Heusgen Die Angriffe der vom Iran unterstützten Huthi-Rebellen auf Handelsschiffe im Roten Meer sind dramatisch, doch einen direkten Waffengang zwischen den USA und Iran sehe ich derzeit nicht. Es gibt auf beiden Seiten kein Interesse an einer solchen Eskalation. Aber schon ein dummer Zwischenfall kann einen solchen Konflikt außer Kontrolle geraten lassen.

Sie schauen auf eine über 40-jährige Karriere im Auswärtigen Amt zurück, haben Ex-Bundeskanzlerin Angela Merkel außenpolitisch beraten. Räumen Sie in der Retrospektive Fehleinschätzungen ein, die zur aktuellen Lage beigetragen haben könnten?

Heusgen Jeder Mensch macht Fehler. Auch während meiner Tätigkeit für Angela Merkel wurden Fehler gemacht. Einer davon war, nach dem Minsker Abkommen die Energie-Abhängigkeit Deutschlands von Russland zu vertiefen. Die Gaspipeline Nordstream 2 war ein Fehler.

Haben Sie die Hoffnung, dass die Welt nach dieser Münchner Sicherheitskonferenz ein wenig sicherer sein wird?

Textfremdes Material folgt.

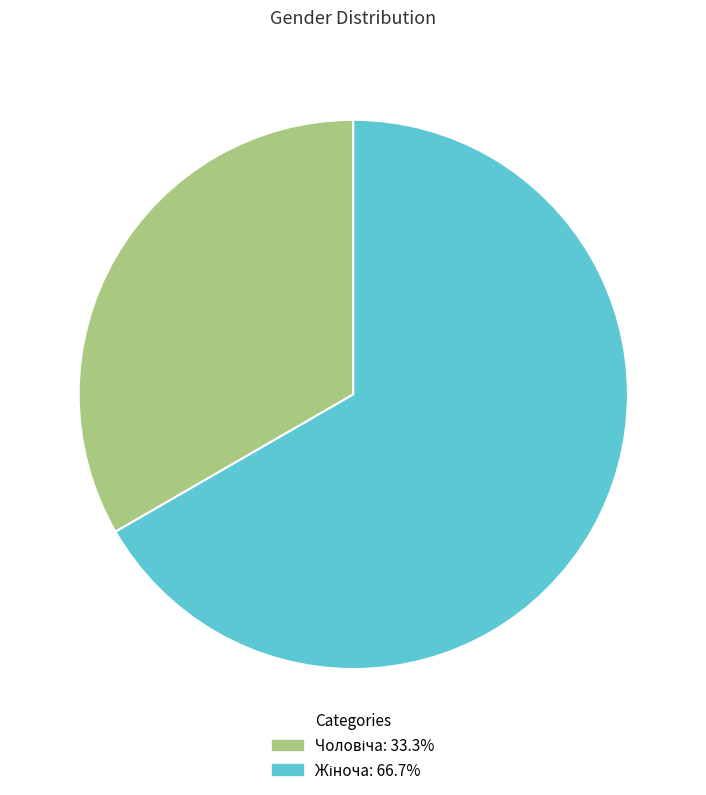

Is there any slice that represents more than half of the pie?

Yes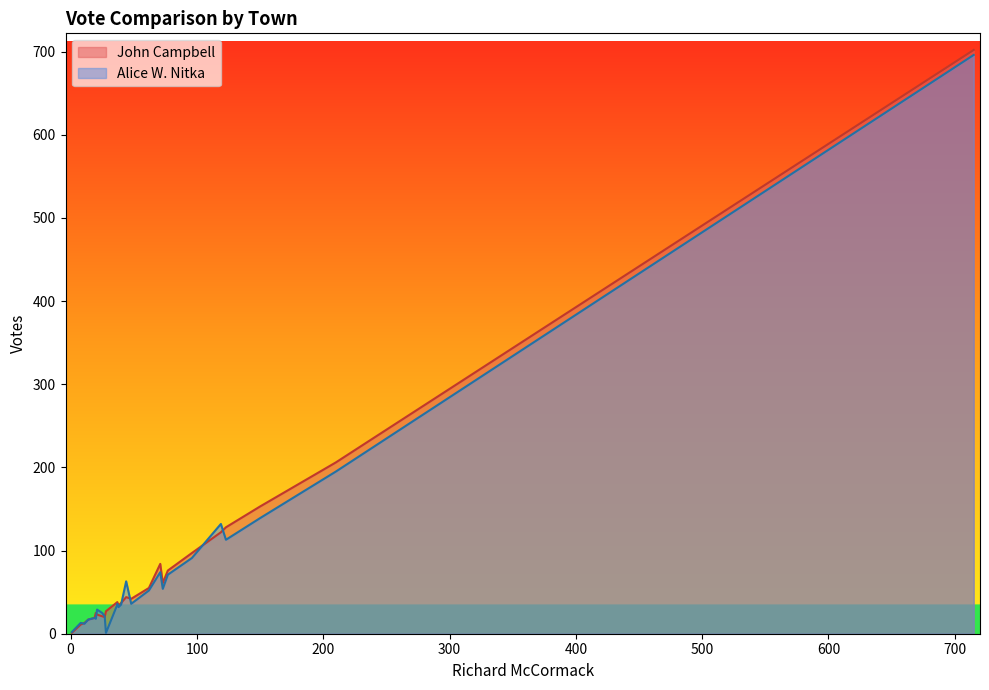

True or false: John Campbell has a value of 41 at Barnard.

False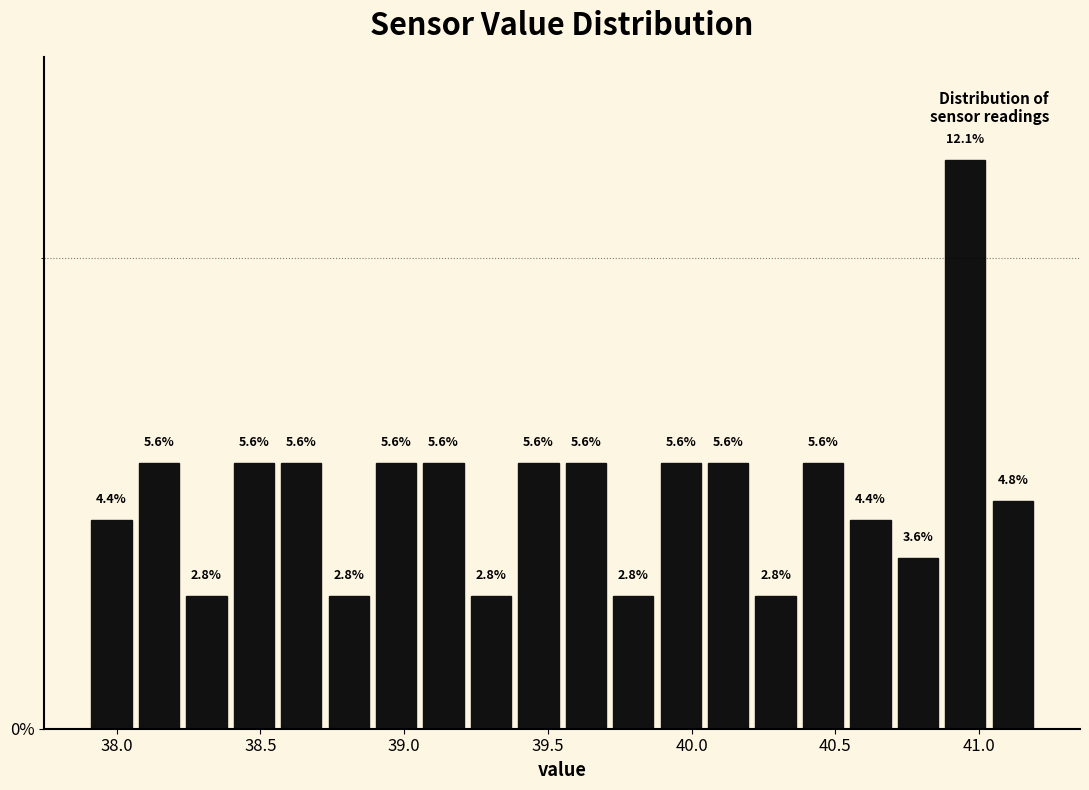

Read against the x-axis, roughly where is the centre of the tallest bar?

40.95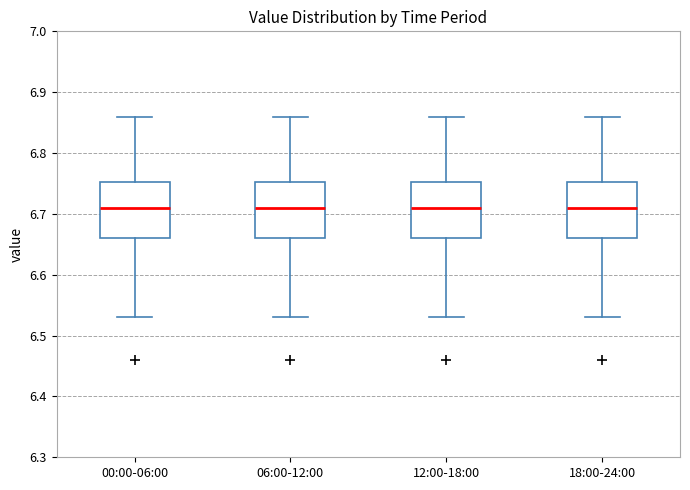

Where does the upper whisker of the box for 00:00-06:00 end on the y-axis? The values are not printed on the chart, so give them approximately, as read against the axis.

6.86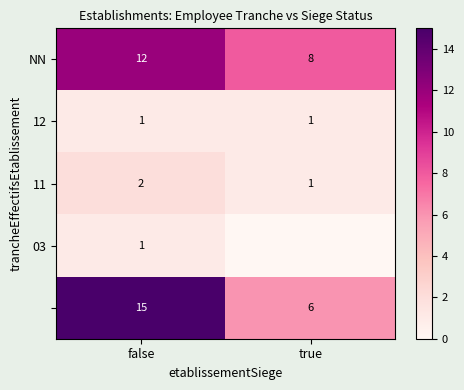

Which has a higher value, false or true?

false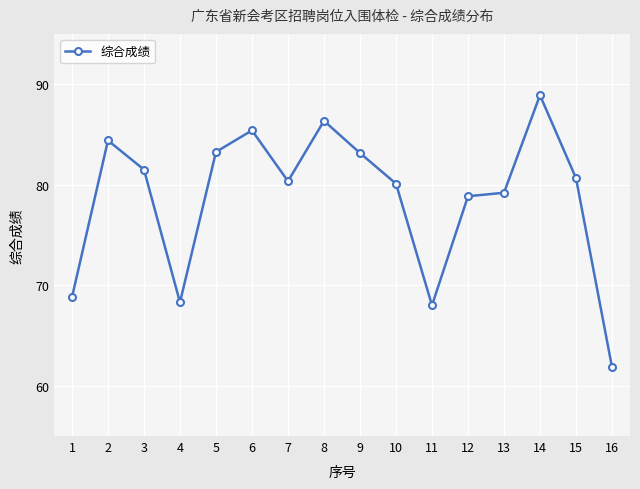

True or false: the data shows 68.8 at 1.

True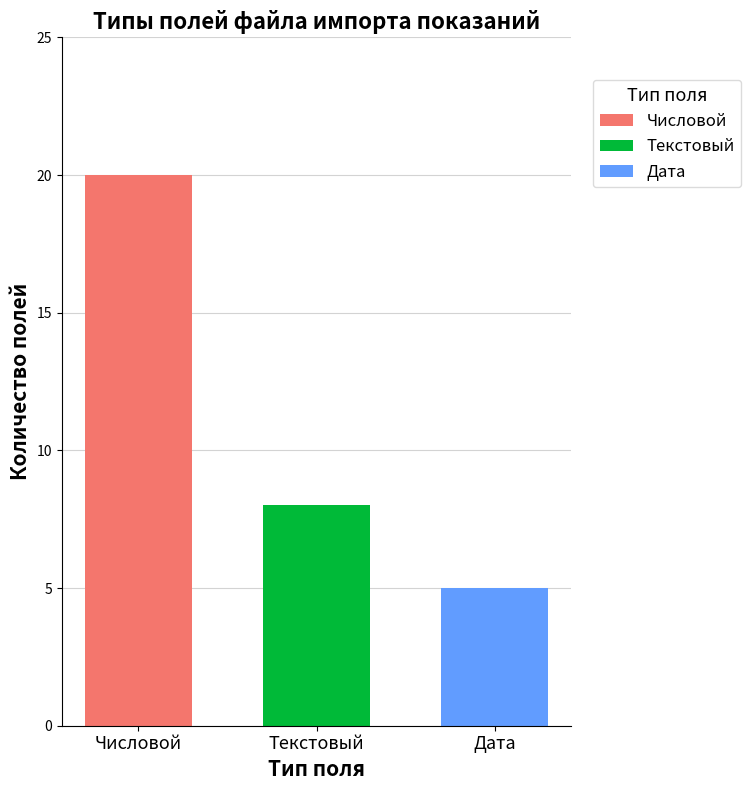

What is the spread (max minus min) of values at Текстовый?

15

Heusgen Die Münchner Sicherheitskonferenz hat sich als Handlungsmaxime dem „Frieden durch Dialog“ verschrieben. Deswegen hoffe ich, dass es auch in diesem Jahr gelingen wird, Parteien und Delegationen zusammenzubringen, die vielleicht seit Monaten nicht mehr direkt miteinander gesprochen haben. Ob auf der Bühne oder im Hinterzimmer ist dann nicht wichtig. Hauptsache, die Welt spricht miteinander.